[Gmp-commit] /var/hg/gmp: 5 new changesets
mercurial at gmplib.org
mercurial at gmplib.org
Wed May 1 20:54:19 CEST 2013
details: /var/hg/gmp/rev/36af66a56e21
changeset: 15779:36af66a56e21
user: Torbjorn Granlund <tege at gmplib.org>
date: Wed May 01 20:44:17 2013 +0200
description:
(addxccc): Allow g2 as input.
(umulxhi): Save and restore o7 to allow it as in/out parameter.

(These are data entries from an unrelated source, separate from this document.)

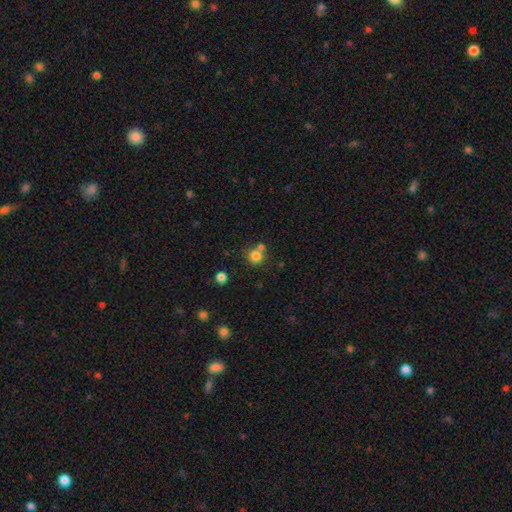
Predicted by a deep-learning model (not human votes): Smooth or featured? Predicted: smooth (p=0.80). How rounded? Predicted: round (p=0.89). Merging? Predicted: none (p=0.62).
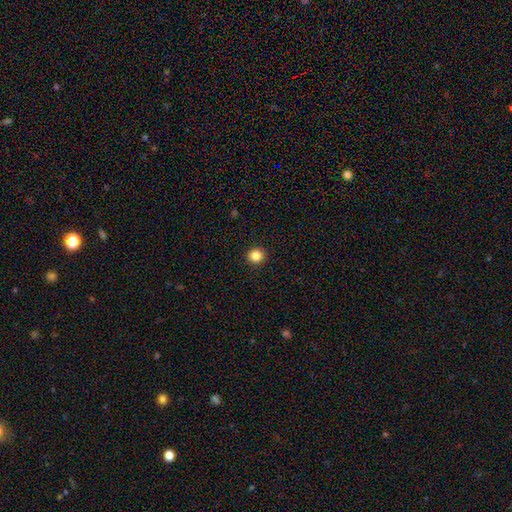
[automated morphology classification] Smooth or featured?
  - smooth: 85% *
  - star or artifact: 11%
  - featured or disk: 4%
How rounded?
  - round: 94% *
  - in between: 5%
  - cigar-shaped: 1%
Merging?
  - none: 94% *
  - minor disturbance: 4%
  - major disturbance: 1%
  - merger: 1%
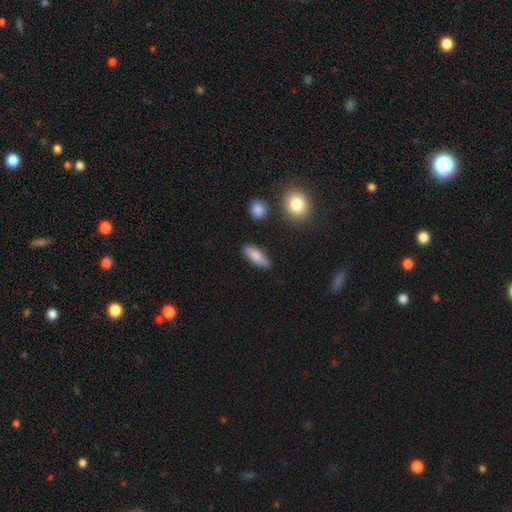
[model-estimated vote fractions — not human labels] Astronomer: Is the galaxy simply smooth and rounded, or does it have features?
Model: smooth — 85%.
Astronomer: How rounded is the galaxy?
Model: in between — 65%.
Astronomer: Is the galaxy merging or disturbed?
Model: none — 85%.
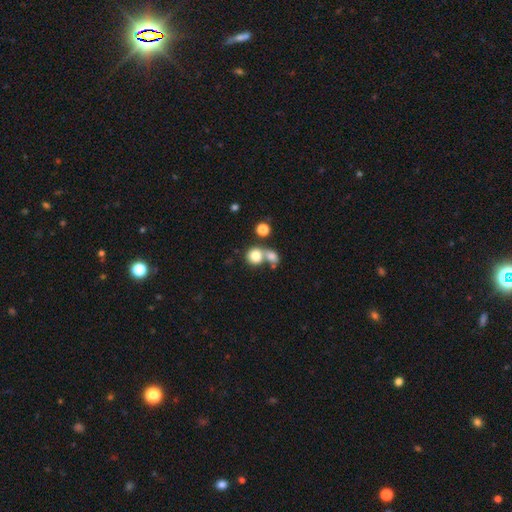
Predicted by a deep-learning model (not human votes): Smooth or featured? smooth (80%)
How rounded? round (82%)
Merging? merger (47%)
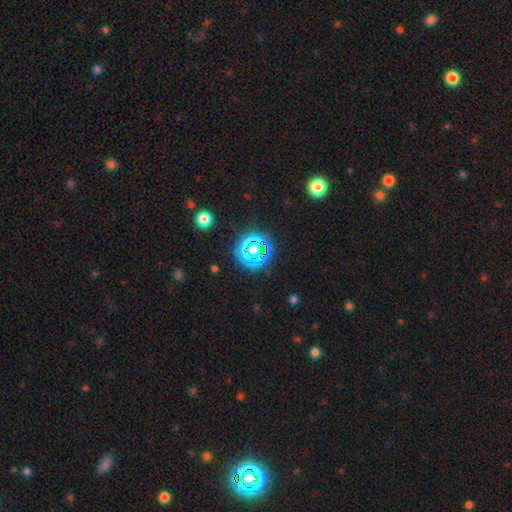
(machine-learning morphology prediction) Smooth or featured: star or artifact — 74% (smooth — 19%)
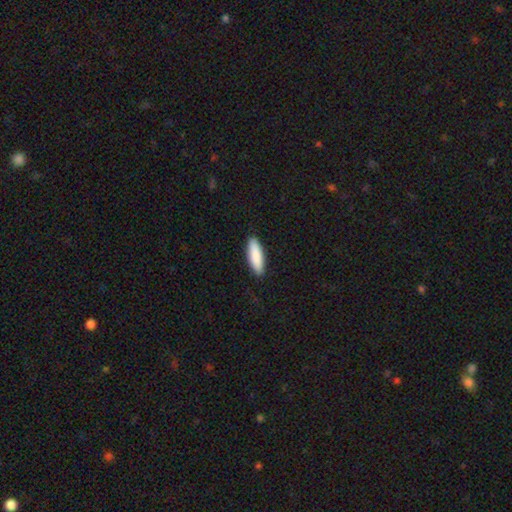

details: /var/hg/gmp/rev/6513190b6ca7
changeset: 15780:6513190b6ca7
user: Torbjorn Granlund <tege at gmplib.org>
date: Wed May 01 20:46:34 2013 +0200
description:
Optimise lead-in code.
details: /var/hg/gmp/rev/114c58ec1557
changeset: 15781:114c58ec1557
user: Torbjorn Granlund <tege at gmplib.org>
date: Wed May 01 20:49:38 2013 +0200
description:
(GMP_MULFUNC_CHOICES): Support mul_3 + addmul_3 and mul_4 + addmul_4.
details: /var/hg/gmp/rev/bf54de40fc47
changeset: 15782:bf54de40fc47
user: Torbjorn Granlund <tege at gmplib.org>
date: Wed May 01 20:53:21 2013 +0200
description:
Add SPARC T3 mpn_mul_4 and mpn_addmul_4.
details: /var/hg/gmp/rev/b5fac5fb3c21
changeset: 15783:b5fac5fb3c21
user: Torbjorn Granlund <tege at gmplib.org>
date: Wed May 01 20:54:14 2013 +0200
description:
ChangeLog
diffstat:
ChangeLog | 12 +
configure.ac | 2 +
mpn/sparc64/ultrasparct3/aormul_2.asm | 16 +-
mpn/sparc64/ultrasparct3/aormul_4.asm | 208 ++++++++++++++++++++++++++++++++++
mpn/sparc64/ultrasparct3/missing.m4 | 9 +-
5 files changed, 236 insertions(+), 11 deletions(-)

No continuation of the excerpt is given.